Il ritorno di Frankenstein Junior: perché la parodia ci serve a sorridere delle nostre paure
Il film cult di Mel Brooks torna in sala dopo quasi mezzo secolo. Perché ci fa ancora ridere così tanto? Piccolo viaggio nel mondo della parodia.
Molte persone ammettono senza difficoltà che non hanno mai riso così tanto come di fronte a Frankenstein Junior. Si tratta di un film che ha ormai mezzo secolo sulle spalle, in bianco e nero, con attori che purtroppo anche il sistema cinematografico ha ormai dimenticato (a torto, vista la grandezza per esempio di Marty Feldman e Gene Wilder), eppure continua a godere di una stima e di una reputazione imperiture. Merito dell’autore, il geniale Mel Brooks – che a ben 95 sta ora per tornare in TV con una serie comica! – capace di rivisitare un mito della letteratura con una versione irresistibilmente umoristica: come dimenticare la gobba mobile di Igor? O i doppi sensi di Inga?
Sono in tanti a conoscere a memoria le battute, anche se pochi sanno che in questo caso gran parte del successo è dovuto a un minuzioso lavoro di traduzione e reinvenzione del doppiaggio. Per esempio, il famoso tormentone “lupo ulu-là, castello ulu-lì” fu un’invenzione geniale dei doppiatori, che riuscirono a sostituire un intraducibile gioco di parole dell’originale, che ruotava sul nonsense «Where wolves?», e il fraintendimento del dottore, che capisce «Werewolves?» ovvero licantropi.
Una presa in giro piena d’intelligenza
Mel Brooks, autore di formidabili farse (da Mezzogiorno e mezzo di fuoco, girato quasi contemporaneamente a Frankenstein Junior fino a Dracula morto e contento), va considerato un grande cinefilo. Quando realizzò Alta tensione, per esempio, incontrò molte volte Alfred Hitchcock, di cui il film era una parodia. Il maestro del brivido, invece che arrabbiarsi e impedirgli di realizzare la sua satira, lo aiutò con molti consigli e infine fu entusiasta di come Brooks era riuscito a ridere dei punti-chiave della sua poetica.
Sì, perché Brooks ha sempre amato il cinema serio, anzi come produttore ha scoperto talenti completamente opposti alla sua concezione ironica della Settima Arte (produsse per esempio Elephant Man di David Lynch e La mosca di David Cronenberg, decisamente due titoli poco ilari). E amava anche il Frankenstein classico, diretto da James Whale del 1931, ammirandone anche i seguiti, in particolare La moglie di Frankenstein che effettivamente, a dispetto del buffo titolo, era forse migliore dell’originale – e infatti l’esilarante sequenza del cieco, interpretato da Gene Hackman, si ispira proprio a una scena di quel sequel.

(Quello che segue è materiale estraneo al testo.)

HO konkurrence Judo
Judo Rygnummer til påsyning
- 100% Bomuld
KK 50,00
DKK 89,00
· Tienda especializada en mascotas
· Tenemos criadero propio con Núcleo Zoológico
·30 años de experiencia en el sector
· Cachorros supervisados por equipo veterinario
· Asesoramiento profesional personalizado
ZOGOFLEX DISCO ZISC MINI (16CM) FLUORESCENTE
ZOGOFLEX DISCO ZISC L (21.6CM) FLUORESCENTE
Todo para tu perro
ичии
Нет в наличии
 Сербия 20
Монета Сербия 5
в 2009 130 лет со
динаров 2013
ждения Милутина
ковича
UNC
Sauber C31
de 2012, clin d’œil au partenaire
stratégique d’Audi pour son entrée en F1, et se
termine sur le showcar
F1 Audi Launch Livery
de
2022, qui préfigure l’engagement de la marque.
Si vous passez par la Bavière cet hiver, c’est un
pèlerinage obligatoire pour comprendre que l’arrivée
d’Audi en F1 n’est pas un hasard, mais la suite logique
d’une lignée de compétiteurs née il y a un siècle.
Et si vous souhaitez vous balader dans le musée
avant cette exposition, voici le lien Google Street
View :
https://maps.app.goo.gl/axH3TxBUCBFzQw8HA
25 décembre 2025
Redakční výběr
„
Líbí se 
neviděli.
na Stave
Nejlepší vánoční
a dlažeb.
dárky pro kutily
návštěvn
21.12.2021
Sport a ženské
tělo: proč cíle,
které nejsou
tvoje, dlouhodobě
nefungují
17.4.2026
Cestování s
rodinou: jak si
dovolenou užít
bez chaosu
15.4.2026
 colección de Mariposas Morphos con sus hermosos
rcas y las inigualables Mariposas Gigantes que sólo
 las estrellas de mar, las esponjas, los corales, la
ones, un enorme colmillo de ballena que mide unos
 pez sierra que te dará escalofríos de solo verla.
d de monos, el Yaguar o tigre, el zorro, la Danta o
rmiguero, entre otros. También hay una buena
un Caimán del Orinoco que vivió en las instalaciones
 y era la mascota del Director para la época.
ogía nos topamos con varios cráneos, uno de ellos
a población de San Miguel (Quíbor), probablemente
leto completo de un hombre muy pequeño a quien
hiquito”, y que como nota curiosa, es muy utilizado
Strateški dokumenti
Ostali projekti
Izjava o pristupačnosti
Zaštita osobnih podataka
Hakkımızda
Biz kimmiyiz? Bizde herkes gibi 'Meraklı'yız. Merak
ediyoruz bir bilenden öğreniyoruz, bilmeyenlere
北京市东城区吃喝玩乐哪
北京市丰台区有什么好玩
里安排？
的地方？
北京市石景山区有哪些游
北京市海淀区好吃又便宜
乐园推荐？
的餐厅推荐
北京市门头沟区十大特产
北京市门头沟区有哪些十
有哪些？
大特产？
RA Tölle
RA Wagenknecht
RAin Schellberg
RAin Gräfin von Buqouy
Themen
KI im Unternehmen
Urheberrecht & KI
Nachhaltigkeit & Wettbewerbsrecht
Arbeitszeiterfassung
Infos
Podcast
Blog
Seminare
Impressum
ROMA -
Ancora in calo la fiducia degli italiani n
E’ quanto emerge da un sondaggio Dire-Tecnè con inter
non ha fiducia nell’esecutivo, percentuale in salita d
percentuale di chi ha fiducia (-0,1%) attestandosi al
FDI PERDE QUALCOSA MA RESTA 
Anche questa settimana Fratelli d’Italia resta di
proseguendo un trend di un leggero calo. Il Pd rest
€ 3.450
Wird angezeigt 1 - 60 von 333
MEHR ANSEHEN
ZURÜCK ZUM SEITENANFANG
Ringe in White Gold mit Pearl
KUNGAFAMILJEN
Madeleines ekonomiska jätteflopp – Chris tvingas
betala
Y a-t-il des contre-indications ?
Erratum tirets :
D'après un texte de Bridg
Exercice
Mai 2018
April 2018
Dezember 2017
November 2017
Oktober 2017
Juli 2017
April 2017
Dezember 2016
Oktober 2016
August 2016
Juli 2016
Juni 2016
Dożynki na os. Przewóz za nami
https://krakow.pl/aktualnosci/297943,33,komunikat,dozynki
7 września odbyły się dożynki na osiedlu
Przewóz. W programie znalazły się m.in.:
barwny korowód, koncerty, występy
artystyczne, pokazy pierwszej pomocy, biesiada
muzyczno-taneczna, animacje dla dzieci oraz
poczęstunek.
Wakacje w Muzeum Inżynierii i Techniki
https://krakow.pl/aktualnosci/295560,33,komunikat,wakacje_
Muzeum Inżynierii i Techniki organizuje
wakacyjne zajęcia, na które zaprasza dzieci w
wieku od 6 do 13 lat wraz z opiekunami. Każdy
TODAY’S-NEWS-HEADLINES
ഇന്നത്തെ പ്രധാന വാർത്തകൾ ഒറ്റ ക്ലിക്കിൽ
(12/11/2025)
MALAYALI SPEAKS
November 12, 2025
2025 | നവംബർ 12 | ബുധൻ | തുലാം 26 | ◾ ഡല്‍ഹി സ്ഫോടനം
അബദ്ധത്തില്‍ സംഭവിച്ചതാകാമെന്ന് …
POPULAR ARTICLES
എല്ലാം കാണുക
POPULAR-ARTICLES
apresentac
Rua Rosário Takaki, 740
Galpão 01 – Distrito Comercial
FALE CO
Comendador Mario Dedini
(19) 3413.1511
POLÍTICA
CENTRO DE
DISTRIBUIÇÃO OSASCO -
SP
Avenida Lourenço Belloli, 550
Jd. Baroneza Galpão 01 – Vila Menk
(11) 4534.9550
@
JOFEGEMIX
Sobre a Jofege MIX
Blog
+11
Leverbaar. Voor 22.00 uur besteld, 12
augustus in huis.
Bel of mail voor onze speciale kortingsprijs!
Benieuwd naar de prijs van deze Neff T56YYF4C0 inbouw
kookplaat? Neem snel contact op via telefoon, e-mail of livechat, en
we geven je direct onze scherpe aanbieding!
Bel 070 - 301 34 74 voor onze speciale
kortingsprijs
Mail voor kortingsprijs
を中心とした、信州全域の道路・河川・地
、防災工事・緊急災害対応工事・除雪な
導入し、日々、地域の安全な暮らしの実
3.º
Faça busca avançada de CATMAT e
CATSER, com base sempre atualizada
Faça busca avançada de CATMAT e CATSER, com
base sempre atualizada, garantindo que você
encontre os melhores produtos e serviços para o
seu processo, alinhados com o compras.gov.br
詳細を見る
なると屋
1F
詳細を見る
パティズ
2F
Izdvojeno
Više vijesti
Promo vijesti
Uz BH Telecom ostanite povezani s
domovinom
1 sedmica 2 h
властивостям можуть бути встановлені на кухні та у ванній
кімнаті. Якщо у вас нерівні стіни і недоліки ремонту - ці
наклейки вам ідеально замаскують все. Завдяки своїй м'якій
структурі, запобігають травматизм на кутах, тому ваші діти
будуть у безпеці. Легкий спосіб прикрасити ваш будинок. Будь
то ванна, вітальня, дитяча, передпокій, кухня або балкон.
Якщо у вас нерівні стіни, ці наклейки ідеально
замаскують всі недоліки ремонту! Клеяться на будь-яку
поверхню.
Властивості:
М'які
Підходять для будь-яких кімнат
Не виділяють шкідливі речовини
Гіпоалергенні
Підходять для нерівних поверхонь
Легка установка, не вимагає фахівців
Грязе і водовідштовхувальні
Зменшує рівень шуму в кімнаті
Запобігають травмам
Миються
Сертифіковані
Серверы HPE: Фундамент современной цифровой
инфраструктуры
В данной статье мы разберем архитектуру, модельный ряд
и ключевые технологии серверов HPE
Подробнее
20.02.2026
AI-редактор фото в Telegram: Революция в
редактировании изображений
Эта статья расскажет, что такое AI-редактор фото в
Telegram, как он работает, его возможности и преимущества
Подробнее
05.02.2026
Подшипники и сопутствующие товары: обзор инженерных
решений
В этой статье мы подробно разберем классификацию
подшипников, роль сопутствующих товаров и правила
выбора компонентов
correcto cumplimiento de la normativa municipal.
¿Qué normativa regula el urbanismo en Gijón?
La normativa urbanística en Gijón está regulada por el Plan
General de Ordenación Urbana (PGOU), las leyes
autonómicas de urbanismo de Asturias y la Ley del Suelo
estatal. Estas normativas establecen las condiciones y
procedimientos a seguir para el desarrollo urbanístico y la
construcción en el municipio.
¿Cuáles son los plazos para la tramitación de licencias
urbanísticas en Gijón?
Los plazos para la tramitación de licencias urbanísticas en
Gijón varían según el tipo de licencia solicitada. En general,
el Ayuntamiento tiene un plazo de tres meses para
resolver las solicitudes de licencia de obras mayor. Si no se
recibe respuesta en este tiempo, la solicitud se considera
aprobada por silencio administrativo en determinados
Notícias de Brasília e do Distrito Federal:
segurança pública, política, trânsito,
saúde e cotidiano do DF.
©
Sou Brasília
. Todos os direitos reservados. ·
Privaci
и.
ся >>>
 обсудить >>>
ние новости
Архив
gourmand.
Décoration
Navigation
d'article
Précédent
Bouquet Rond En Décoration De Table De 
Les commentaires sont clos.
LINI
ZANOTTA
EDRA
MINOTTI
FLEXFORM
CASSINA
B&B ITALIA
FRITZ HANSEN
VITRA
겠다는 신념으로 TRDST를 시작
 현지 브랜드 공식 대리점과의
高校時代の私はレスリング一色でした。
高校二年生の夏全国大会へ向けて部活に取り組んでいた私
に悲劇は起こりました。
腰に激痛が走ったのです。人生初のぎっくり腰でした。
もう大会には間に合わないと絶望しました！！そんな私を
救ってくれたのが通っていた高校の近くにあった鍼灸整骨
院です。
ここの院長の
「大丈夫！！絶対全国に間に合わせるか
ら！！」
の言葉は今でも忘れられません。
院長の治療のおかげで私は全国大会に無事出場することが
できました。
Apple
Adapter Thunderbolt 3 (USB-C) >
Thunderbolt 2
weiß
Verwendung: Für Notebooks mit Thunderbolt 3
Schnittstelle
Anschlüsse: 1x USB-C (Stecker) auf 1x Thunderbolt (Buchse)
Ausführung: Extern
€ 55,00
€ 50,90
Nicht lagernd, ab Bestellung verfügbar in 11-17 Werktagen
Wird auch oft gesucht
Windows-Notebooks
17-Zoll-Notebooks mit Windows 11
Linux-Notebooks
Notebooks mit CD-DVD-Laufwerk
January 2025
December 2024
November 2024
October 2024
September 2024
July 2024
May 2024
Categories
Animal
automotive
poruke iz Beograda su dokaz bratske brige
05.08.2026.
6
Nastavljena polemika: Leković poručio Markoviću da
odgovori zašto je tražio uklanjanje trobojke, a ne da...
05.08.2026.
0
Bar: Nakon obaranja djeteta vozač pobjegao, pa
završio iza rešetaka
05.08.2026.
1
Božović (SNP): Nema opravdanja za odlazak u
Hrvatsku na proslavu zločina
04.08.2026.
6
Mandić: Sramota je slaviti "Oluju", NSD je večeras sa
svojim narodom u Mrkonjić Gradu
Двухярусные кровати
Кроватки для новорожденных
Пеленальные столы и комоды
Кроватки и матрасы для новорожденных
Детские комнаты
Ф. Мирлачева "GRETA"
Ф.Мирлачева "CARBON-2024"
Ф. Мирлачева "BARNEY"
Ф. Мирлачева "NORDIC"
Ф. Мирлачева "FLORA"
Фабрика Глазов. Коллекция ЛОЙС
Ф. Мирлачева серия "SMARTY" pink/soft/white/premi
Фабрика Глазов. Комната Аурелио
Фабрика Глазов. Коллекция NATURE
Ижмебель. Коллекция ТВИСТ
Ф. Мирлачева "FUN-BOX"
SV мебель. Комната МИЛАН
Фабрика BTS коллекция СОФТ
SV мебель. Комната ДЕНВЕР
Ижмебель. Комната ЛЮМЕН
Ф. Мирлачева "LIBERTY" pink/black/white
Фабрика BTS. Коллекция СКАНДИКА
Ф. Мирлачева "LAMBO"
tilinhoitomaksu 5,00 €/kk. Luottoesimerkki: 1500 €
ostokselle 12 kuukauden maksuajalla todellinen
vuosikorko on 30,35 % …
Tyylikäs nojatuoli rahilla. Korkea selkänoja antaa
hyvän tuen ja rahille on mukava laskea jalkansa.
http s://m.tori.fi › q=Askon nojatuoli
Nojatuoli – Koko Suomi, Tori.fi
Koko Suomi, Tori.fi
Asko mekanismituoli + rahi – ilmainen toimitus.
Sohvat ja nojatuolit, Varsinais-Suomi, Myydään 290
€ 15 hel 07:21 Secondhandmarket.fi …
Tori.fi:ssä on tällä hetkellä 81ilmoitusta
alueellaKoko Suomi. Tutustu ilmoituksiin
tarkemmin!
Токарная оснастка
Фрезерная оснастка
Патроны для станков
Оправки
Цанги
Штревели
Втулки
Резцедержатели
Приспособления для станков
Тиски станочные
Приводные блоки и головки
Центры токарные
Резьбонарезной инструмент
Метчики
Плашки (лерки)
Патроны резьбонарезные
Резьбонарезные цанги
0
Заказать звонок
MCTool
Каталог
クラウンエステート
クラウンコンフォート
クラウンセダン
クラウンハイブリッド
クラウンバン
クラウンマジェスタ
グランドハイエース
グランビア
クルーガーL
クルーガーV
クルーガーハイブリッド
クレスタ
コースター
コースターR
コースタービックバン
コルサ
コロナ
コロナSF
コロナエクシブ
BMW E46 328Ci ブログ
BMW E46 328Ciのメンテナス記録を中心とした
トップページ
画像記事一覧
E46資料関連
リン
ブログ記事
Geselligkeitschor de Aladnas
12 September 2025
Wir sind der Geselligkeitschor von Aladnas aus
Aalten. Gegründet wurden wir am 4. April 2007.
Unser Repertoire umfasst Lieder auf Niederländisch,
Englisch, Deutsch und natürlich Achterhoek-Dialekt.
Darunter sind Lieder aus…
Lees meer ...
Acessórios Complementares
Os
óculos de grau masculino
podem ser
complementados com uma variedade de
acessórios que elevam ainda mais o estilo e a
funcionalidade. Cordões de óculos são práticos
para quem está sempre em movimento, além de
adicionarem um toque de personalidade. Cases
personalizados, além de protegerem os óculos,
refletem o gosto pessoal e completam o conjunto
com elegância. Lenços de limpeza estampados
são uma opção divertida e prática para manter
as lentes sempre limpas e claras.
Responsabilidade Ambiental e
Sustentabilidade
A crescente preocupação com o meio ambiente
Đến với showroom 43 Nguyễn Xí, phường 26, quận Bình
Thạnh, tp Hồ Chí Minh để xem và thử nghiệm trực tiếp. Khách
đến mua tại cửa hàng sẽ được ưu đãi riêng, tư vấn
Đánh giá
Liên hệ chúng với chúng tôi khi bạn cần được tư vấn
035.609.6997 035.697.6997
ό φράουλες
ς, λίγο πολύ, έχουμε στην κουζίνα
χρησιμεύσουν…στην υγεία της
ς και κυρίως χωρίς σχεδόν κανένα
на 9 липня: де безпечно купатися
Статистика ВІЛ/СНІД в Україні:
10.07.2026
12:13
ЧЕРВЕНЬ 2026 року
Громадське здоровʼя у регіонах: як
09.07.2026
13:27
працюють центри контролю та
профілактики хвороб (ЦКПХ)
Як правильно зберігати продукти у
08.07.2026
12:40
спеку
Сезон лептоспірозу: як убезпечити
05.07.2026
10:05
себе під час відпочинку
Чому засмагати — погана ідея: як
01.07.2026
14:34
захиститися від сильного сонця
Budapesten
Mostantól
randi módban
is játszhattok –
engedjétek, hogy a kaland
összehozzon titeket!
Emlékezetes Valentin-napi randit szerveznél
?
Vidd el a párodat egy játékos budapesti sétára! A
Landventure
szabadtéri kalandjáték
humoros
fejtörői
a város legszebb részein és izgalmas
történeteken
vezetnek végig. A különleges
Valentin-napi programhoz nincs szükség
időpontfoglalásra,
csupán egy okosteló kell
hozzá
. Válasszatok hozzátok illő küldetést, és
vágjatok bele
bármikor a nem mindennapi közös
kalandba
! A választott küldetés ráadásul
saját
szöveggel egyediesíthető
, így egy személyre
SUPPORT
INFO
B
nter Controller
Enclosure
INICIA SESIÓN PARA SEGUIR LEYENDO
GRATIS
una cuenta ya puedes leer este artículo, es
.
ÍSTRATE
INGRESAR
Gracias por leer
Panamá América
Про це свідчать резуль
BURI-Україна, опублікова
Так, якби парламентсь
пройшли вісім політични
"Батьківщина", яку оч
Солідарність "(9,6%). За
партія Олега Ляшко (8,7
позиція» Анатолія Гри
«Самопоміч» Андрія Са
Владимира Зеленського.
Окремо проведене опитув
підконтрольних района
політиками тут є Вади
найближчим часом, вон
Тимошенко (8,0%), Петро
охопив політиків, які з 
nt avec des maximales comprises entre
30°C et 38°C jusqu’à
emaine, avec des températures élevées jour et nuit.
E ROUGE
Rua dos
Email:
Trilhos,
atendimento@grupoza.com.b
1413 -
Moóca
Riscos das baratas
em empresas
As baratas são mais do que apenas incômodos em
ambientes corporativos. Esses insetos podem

In generale, tutto Frankenstein Junior è una presa in giro molto rispettosa del capostipite, stilisticamente impeccabile, girata con un bianco e nero raffinatissimo, realizzata mostrando grande conoscenza della storia del cinema, e tutto sommato anche rispettando il messaggio originale degli anni Trenta (pensato in un’America spaventata dai fascismi europei): il rispetto del diverso, del fragile e del “mostro”, che spesso è solamente una persona differente da noi.
Parodiare e “par-amare”
Mel Brooks non è certo l’unico comico che in fondo ama il suo bersaglio umoristico. Totò, in Italia, faceva lo stesso. Se guardiamo per esempio Totò, Peppino e la dolce vita (1961), ci accorgiamo di quanto Totò ammirasse Fellini, e lo prendesse in giro – insieme al regista Sergio Corbucci – con un pizzico di invidia (e alla fine il film che dovevano girare insieme, rimandato per tanto tempo, non si fece mai). Lo stesso vale per le recenti avventure del grottesco Agente Speciale 117, interpretato da Jean Dujardin, parte di una serie di parodie di 007, dove tutte le caratteristiche più discutibili del Bond d’epoca (machismo, colonialismo, arroganza) vengono smascherate, ma al tempo stesso omaggiate con un lavoro di riscrittura molto sapiente.Ecco perché forse è il caso di riconsiderare oggi Frankenstein Junior come un classico, più che come la scimmiottatura o, peggio, la faceta contraffazione di un capolavoro della letteratura e del grande schermo. I temi della scienza e della hybris, della vita artificiale e della diversità, del desiderio e della riproduzione, sono lì, basta saperli cogliere. Sono le nostre paure, rovesciate in un sorriso. Sganasciandoci, certo, ma senza spegnere il cervello.